In part 1 of this article series (here), I laid out a few guiding principles regarding Finite Impulse Response (FIR) filters. Here’s a quick review:
1) With FIR filters I can have very steep LP and HP filters, such as might be used in a crossover network, that have linear group delay (same delay for all frequencies).
2) The magnitude and phase response of a FIR filter can be adjusted independently. In an Infinite Impulse Response (IIR) filter they are interdependent – you can’t change one without changing the other.
3) WAV impulse responses by definition are FIR filters, since they are fixed in length and cannot (theoretically) decay for infinity. Any IR you measured can potentially be used as a filter.
So, let’s create some FIRs.
Creating The FIR Filter
I created my FIR filters in software, using the freeware rePhase to define a high-pass filter (HPF) and low-pass filter (LPF) based on a few input variables (Figure 1).
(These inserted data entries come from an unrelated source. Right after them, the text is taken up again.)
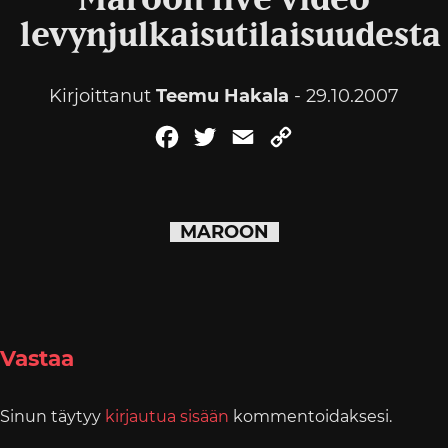
Maroon live video
levynjulkaisutilaisuudesta
Kirjoittanut
Teemu Hakala
- 29.10.2007
Facebook
Twitter
Email
Copy
Link
MAROON
Vastaa
Sinun täytyy
kirjautua sisään
kommentoidaksesi.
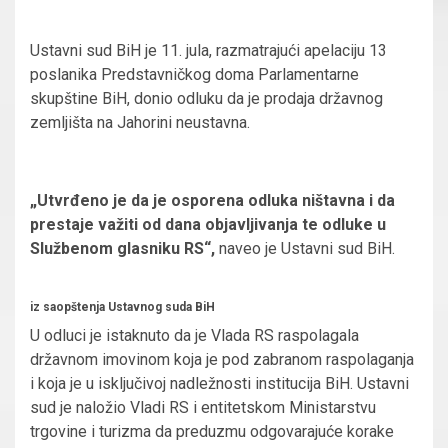
Ustavni sud BiH je 11. jula, razmatrajući apelaciju 13
poslanika Predstavničkog doma Parlamentarne
skupštine BiH, donio odluku da je prodaja državnog
zemljišta na Jahorini neustavna.
„Utvrđeno je da je osporena odluka ništavna i da
prestaje važiti od dana objavljivanja te odluke u
Službenom glasniku RS“,
naveo je Ustavni sud BiH.
iz saopštenja Ustavnog suda BiH
U odluci je istaknuto da je Vlada RS raspolagala
državnom imovinom koja je pod zabranom raspolaganja
i koja je u isključivoj nadležnosti institucija BiH. Ustavni
sud je naložio Vladi RS i entitetskom Ministarstvu
trgovine i turizma da preduzmu odgovarajuće korake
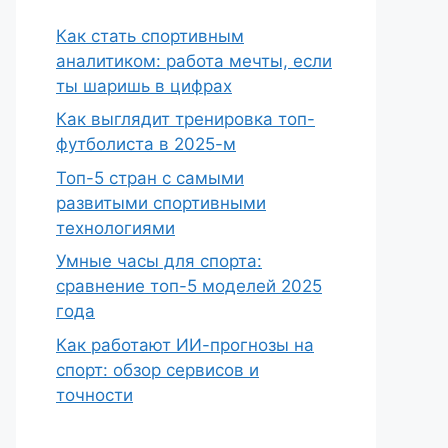
Как стать спортивным
аналитиком: работа мечты, если
ты шаришь в цифрах
Как выглядит тренировка топ-
футболиста в 2025-м
Топ-5 стран с самыми
развитыми спортивными
технологиями
Умные часы для спорта:
сравнение топ-5 моделей 2025
года
Как работают ИИ-прогнозы на
спорт: обзор сервисов и
точности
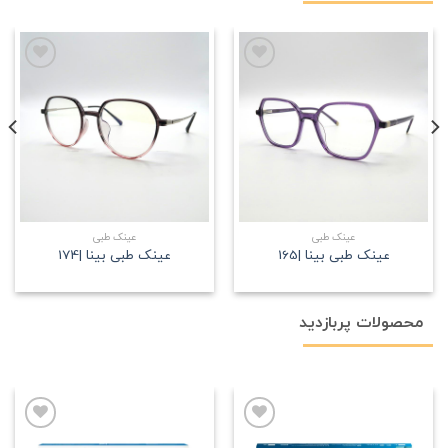
علاقه
علاقه
مندی
مندی
عینک طبی
عینک طبی
عینک طبی بینا |165
عینک طبی بینا |174
محصولات پربازدید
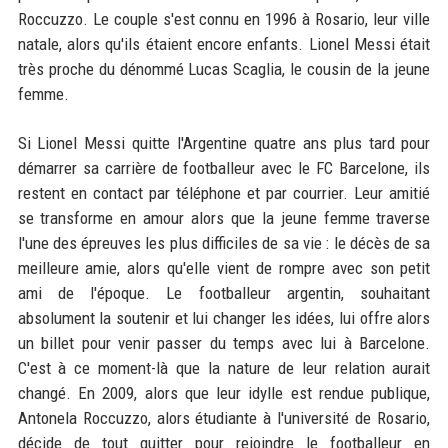
Roccuzzo. Le couple s'est connu en 1996 à Rosario, leur ville
natale, alors qu'ils étaient encore enfants. Lionel Messi était
très proche du dénommé Lucas Scaglia, le cousin de la jeune
femme.
Si Lionel Messi quitte l'Argentine quatre ans plus tard pour
démarrer sa carrière de footballeur avec le FC Barcelone, ils
restent en contact par téléphone et par courrier. Leur amitié
se transforme en amour alors que la jeune femme traverse
l'une des épreuves les plus difficiles de sa vie : le décès de sa
meilleure amie, alors qu'elle vient de rompre avec son petit
ami de l'époque. Le footballeur argentin, souhaitant
absolument la soutenir et lui changer les idées, lui offre alors
un billet pour venir passer du temps avec lui à Barcelone.
C'est à ce moment-là que la nature de leur relation aurait
changé. En 2009, alors que leur idylle est rendue publique,
Antonela Roccuzzo, alors étudiante à l'université de Rosario,
décide de tout quitter pour rejoindre le footballeur en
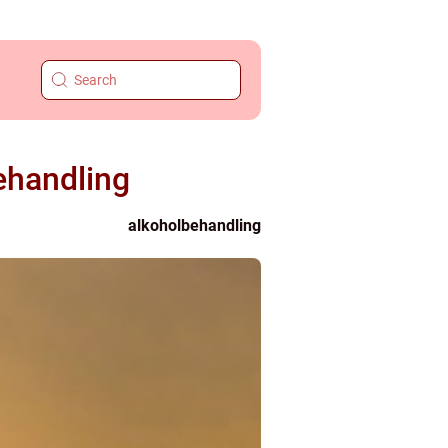
ehandling
alkoholbehandling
You’ll want to add rePhase to your toy box for investigating FIRs. (I’ll show some other FIR-creation tools in future installments of this series.)
I’ll create a 1 kHz brickwall HP filter. FIR filters are defined by the number of “taps.” This is a way of specifying the length of the impulse response. The number of taps is equal to the number of samples.
Figure 1 – FIR filters generated with rePhase.
Basically, the more taps, the more samples, the longer the time length, and the greater the precision. The greater the precision, the greater the “sharpness” that can be attained in the frequency domain. Just as you need a long time window to resolve low frequencies when performing acoustical measurements, you need a lot of taps (long IRs) for detailed low frequency FIR filters.
Let me demonstrate. Figure 2 shows the response of a 60 tap, 1 kHz HPF, the response of a 600 tap HPF, and the response of a 6000 tap HPF. Clearly, the 6000 tap filter can be described as “brickwall.”
That’s the one we want, right? This is audio, and you never get something for nothing.
Figure 2 – At the top we see a 60 tap FIR HPF. Note the lack of sharpness due to the small tap size. Next, adding more taps (more samples or a longer time length) creates a sharper filter, and then at the bottom, we have a 6000 tap filter that is 136 ms in time duration, with latency of 1/2 of the length (68 ms).
The latency through an FIR is one-half the number of taps, so the signal through this filter will be delayed by 3000 samples. At 44.1 kHz, that’s a bit over 60 milliseconds (ms). While that might be acceptable in a home playback system, it might as well be next week for live sound. I’m going to stay with this to illustrate the concept, but in the real world we’d have to give back some of the precision to reduce the latency.
Figure 3 – The FIR generation and export settings in rePhase.
I created a 1 kHz LP filter in the same manner. Since these brickwall filters essentially do not overlap, I don’t have to worry about how they interact. Filter interaction is a main concern for analog and IIR digital filters.
These are “brickwall” filters that produce no frequency-dependent delay. Note how wacky the phase response gets in the stop band. That’s because the magnitude response is down about 80 dB.
If there is no magnitude response (i.e., no signal output from the filter), then the phase is meaningless and looks like garbage.
rePhase allows the filters to be saved in multiple formats, including WAV files (Figure 3). They can be convolved with any audio signal in real time or as a post process.
Figure 4 – The software GUI for the miniDSP OpenDRC 2×2.
We’ll need some hardware to do the convolution in real time. I saved them as 32-bit IEEE-754 mono .bin files, and dropped them into a miniDSP OpenDRC 2×2 to allow measurement and listening (Figure 4). This DSP can handle FIRs up to 6144 taps, so the 6k tap filter just makes it.
This is a very simple FIR, for illustrative purposes. It can actually have a very detailed shape, including corrective equalization filters. One FIR filter can replace a whole bank of parametric EQ filters along with HP and LP filters. It’s like having one super-duper filter rather than a bunch of simple ones.